Esplanade

Esplanade は知的障害および身体的障害をもった大人たちのグループホームである。年齢は30代から50代くらいである。ここは1979年に設立され、Jewish Board が運営している。入居者は10人、女性が4人、男性は6人である。まずそこは閑静な住宅街に位置し、実に大きな家であることに驚いた。いったいいくつ部屋があるのだろうかというほどの大きなお屋敷といってもよいほどだ。駐車場も完備され、多ければ10台ほど入るほどの大きさだ。外観はどこからみても普通のお屋敷。決してそこが特別な人たちを accommodate するグループホームには見えない。ここは歩ける人がほとんどなので、表にはスロープすらない。

 (Photo: Kimura)

さて、迎えてくれたのはEsplanade に勤めて33年というアンナさん。彼女はresidence manager というここの家の管理者だ。まず彼女が最初に強調したことはいかに入居者がなんでも自分でできるように促しているかということだった。自分でランチをパックできるように周りは整えられていた。自分で洗濯機に洋服を入れられるように使いやすさに工夫がしてある。入って右にはリビングルームがあった。そこには入居者の一人の人が付添い人といっしょに、グループホームがいくつか集まって行われる新年会のパーティーのビデオをなつかしく見ていた。彼はこのビデオを何度も見ては楽しんでいるそうだ。リビングルームには暖炉があり、ソファーもいくつかあってとても家庭的な雰囲気が伝わってくる。

次にダイニングルーム。古いながらもそれなりの機能は果たしているとアンナさんは語っていた。ここでは図画工作の作業も行われるとのことだった。そこからオフィスに通じていた。オフィスにも入居者の笑顔に満ちた写真がいっぱい飾られていた。そのオフィスだけは普通の家にはない空間であった。そしてその隣はキッチンである。キッチンは実に清潔に保たれ、からだの不自由な入居者でもアクセスできるように冷蔵庫の中は手の届く位置にものが据えられていた。それにしても大きな冷蔵庫には驚いた。

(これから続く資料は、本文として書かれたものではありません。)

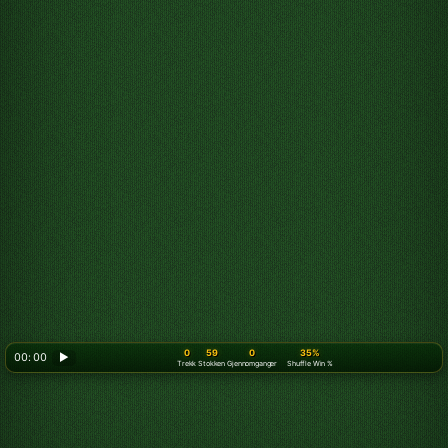
0
59
0
35%
00: 00
▶
Trekk
Stokken
Gjennomganger
Shuffle Win %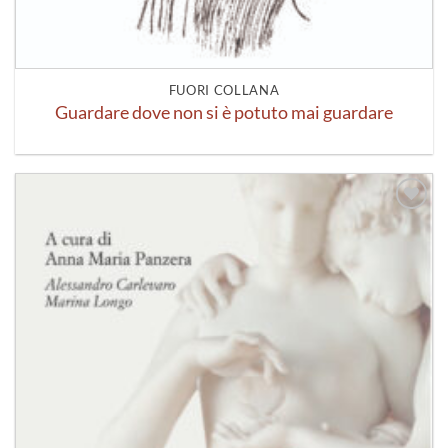
FUORI COLLANA
Guardare dove non si è potuto mai guardare
Aggiungi
alla lista
dei
desideri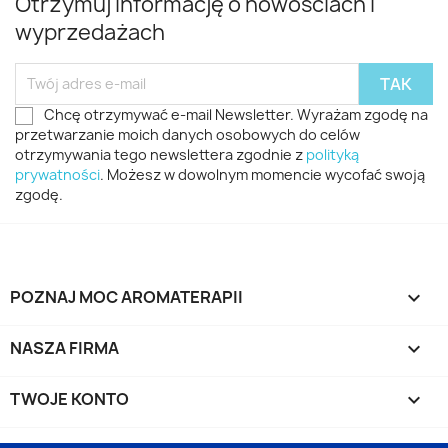
Otrzymuj informację o nowościach i
wyprzedażach
Chcę otrzymywać e-mail Newsletter. Wyrażam zgodę na
przetwarzanie moich danych osobowych do celów
otrzymywania tego newslettera zgodnie z
polityką
prywatności
. Możesz w dowolnym momencie wycofać swoją
zgodę.
POZNAJ MOC AROMATERAPII

NASZA FIRMA

TWOJE KONTO


次に入居者のベッドルームを見せてもらった。それぞれの部屋が大きいのには驚く。カーテンとマッチした bed spread であった。壁の色ひとつとっても家族といっしょに相談して色を決めるそうだ。ほとんどの部屋にはprivate bathroom がついていた。おそらく昔の作りだからこのような贅沢ができるのだろう。女性の部屋はかわいらしいバラの模様がほどこされたり、壁の色も薄いピンクでとてもかわいらしかった。Closet の中も見せてもらったが、洋服の数に圧倒した。しかも、入居者はいつもパーティーに行くかと思うほどのきちんとした身なりをするようにスタッフは心がけているという。

(Photo : Kimura)

どの部屋にも家族と入居者の写真が飾られていて、部屋の外に名前はかかげられていなかった。入居者にとって家族は大変大切であり、また家族にとっても入居者はかけはなすことができない存在である。それをグループホームでは重点に置き、どんなときでも家族の意見を尊重している。

ここでは常に supervise されていて、夜間は必ず2人。そのうちの一人は寝てはいけないことになっている。さらに30分毎のチェックをするという。部屋は別々としても、男性と女性が同じ建物に入居していても特に sexual な問題はないという。廊下にはセンサーがついていて、入居者が廊下を通るとブザーがなるような仕組みになっている。このように入居者が勝手に外に出ないようにモニターしている。

このように完璧と思われるほどのケアだが、入居者はいっさいの自己負担はないのに驚く。 Esplanade の場合は建物が寄付されたということから一時は毎月1ドルの家賃だったそうだ。しかし、それではということで周りとのバランスを考えてまともな家賃を払うようになったのだが、それでも州の援助から支払われる。州といえば、定期的に州の監査が入って、細かいところまでチェックが入るそうだ。そのため1セントでも記録される。

入居者はだいたい同じような機能を備えた人たちが集められている。 彼らを世話するスタッフのことが気になるが、彼らは高校を卒業していれば働く資格がある。しかし、スクリーニングが厳しく、観察力が鋭い、献身的な人を選ぶそうだ。トレーニングは常に行われている。